2022 BCMA Annual Awards
CELEBRATING THE TRANSFORMATIVE POWER OF MUSEUMS
Join museum, gallery, and heritage professionals and volunteers from every corner of British Columbia for the BCMA Annual Awards.
The Awards portion of the evening will directly follow the AGM on October 19, 2022 and will be open to the public for viewing through Zoom. Institutions and individuals will be recognized for their embodiment of excellence in the province’s museums, galleries, and heritage sector, who dedicate their careers to making a difference in their communities, and who challenge us to never stop growing and evolving.
Learn more about the BCMA Awards
Since 1971, the BC Museums Association (BCMA) has recognized British Columbia’s museums, art galleries, Indigenous cultural centres, historic places and other arts, culture, and heritage organizations for their excellence in special projects, programs, exhibits, initiatives, and innovation.
Distinguished Service Award
Distinguished Service Awards recognize an individual (or individuals) who has made a unique and outstanding contribution to the museum, gallery, archive, or heritage community on a regional, provincial, or national basis. The Distinguished Service Award recognizes a contribution made over an extended period, and not for a short-term or single project.
Pacific Canada Heritage Centre – Museum of Migration Society (PCHC-MoM)

PROBLEM TO SOLVE =>
Answer these questions from the BCMA awards page.
(a) On what date will the Awards directly follow the AGM?
(b) Since what year has the BCMA recognized organizations for their excellence?
(c) What kind of contribution does the Distinguished Service Award not recognize?
The lines that come next play no part in this.

[Image layout notes]
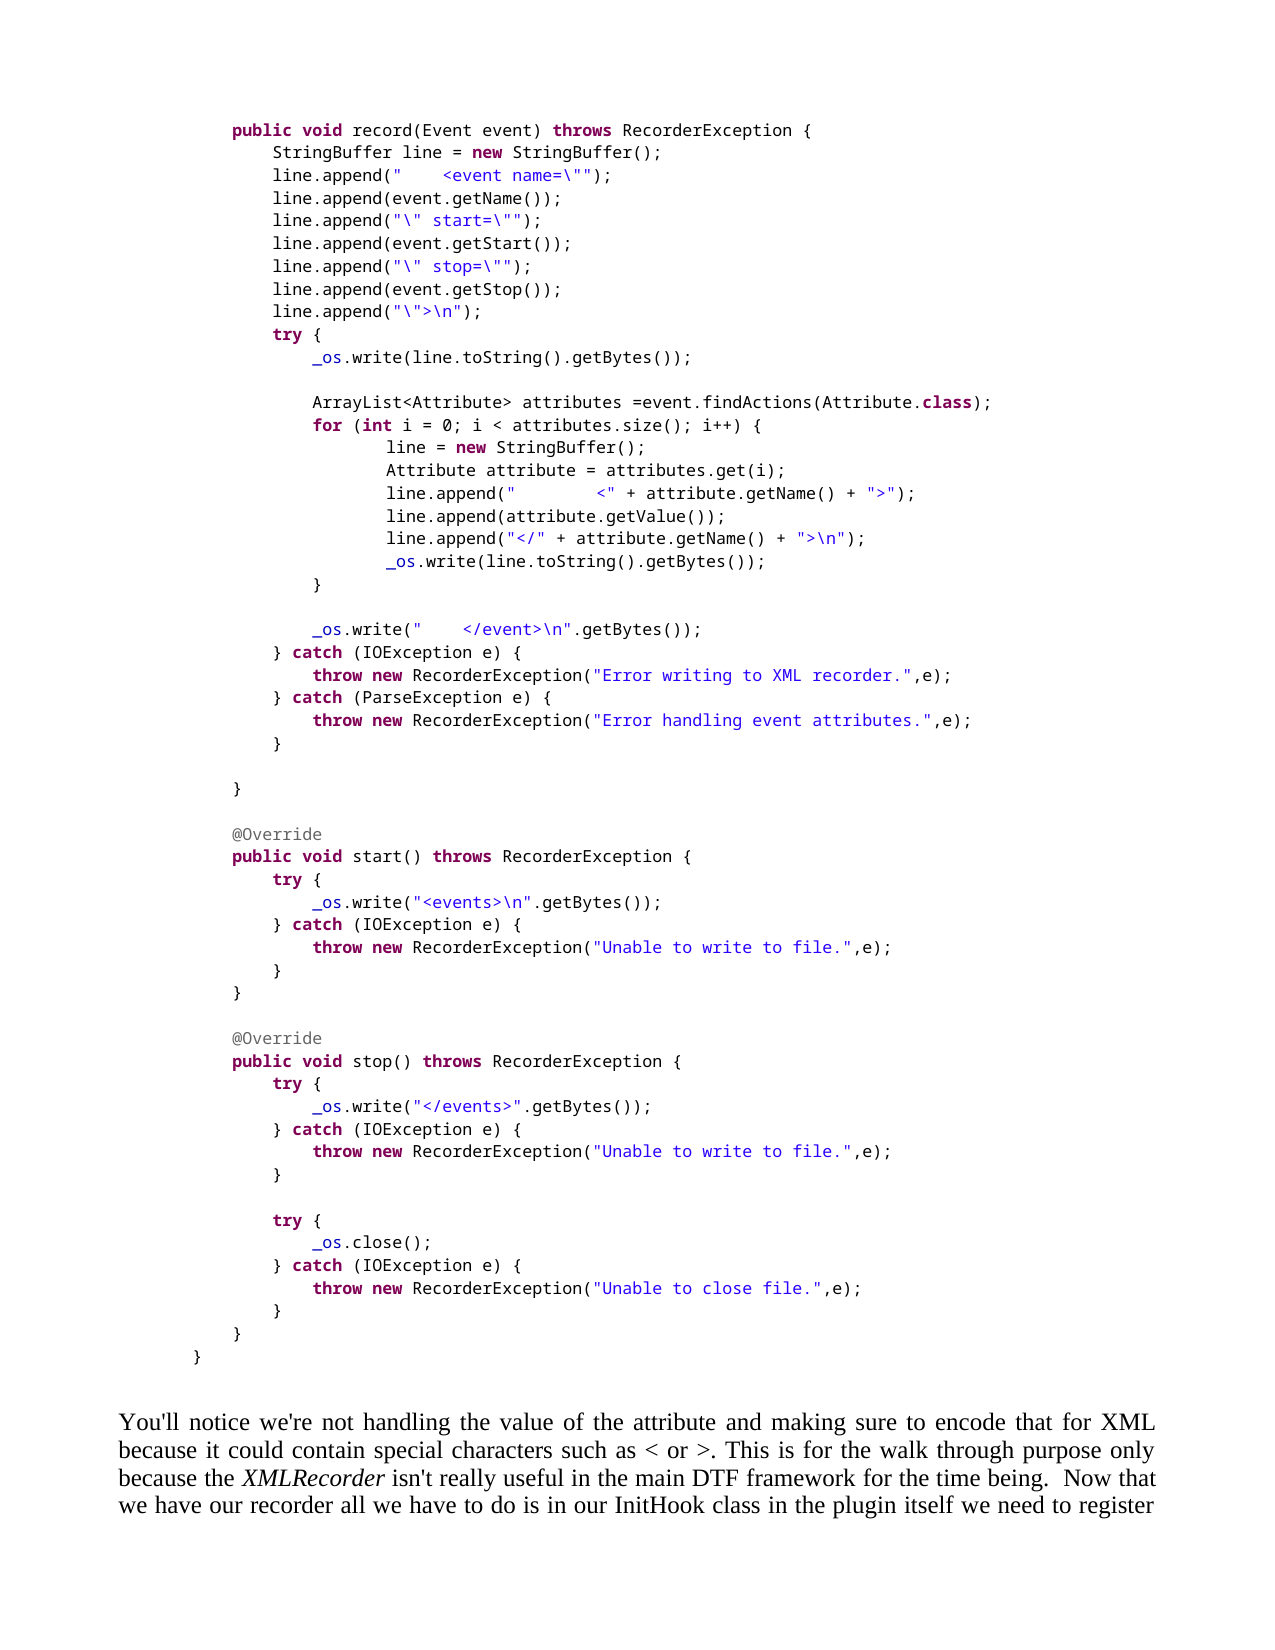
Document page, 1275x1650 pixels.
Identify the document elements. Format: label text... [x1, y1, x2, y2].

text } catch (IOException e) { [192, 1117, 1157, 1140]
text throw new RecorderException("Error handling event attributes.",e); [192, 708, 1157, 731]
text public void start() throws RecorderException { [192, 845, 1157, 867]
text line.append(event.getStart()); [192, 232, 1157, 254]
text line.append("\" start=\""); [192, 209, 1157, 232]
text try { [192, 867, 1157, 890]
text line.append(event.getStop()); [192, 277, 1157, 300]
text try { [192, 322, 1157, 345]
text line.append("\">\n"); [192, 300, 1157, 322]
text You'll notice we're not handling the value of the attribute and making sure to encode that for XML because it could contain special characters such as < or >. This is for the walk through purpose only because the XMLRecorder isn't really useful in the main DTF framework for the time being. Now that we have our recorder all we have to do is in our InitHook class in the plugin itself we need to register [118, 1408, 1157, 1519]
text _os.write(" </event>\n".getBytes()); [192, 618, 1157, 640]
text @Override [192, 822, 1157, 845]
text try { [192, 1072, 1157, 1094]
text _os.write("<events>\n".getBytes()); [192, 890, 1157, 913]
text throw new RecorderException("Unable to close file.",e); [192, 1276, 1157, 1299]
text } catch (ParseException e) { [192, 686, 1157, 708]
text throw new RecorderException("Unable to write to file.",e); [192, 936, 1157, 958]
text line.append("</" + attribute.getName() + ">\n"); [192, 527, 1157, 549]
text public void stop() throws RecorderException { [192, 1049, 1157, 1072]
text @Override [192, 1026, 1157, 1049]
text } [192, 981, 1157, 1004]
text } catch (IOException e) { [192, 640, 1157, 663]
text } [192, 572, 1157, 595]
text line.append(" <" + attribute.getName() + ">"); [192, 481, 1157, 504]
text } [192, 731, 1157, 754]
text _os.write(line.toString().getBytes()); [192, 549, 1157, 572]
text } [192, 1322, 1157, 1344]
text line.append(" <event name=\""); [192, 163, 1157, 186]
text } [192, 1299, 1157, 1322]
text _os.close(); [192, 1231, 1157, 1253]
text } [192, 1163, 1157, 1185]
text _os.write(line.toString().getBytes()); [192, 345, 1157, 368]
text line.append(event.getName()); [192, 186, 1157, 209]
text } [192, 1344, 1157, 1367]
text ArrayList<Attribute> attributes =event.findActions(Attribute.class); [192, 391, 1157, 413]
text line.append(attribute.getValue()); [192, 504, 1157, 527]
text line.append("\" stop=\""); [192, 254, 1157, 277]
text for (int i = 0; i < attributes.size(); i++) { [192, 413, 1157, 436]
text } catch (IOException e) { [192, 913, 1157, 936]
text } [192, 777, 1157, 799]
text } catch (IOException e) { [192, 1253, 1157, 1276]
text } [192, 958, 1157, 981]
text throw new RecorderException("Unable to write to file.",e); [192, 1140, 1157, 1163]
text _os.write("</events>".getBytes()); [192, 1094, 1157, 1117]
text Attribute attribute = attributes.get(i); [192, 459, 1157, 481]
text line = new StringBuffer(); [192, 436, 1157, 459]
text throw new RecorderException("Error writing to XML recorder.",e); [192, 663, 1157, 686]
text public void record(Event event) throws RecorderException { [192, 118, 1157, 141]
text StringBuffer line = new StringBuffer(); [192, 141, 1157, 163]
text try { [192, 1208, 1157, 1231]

WORKED SOLUTION =>
(a) October 19, 2022
(b) 1971
(c) A short-term or single project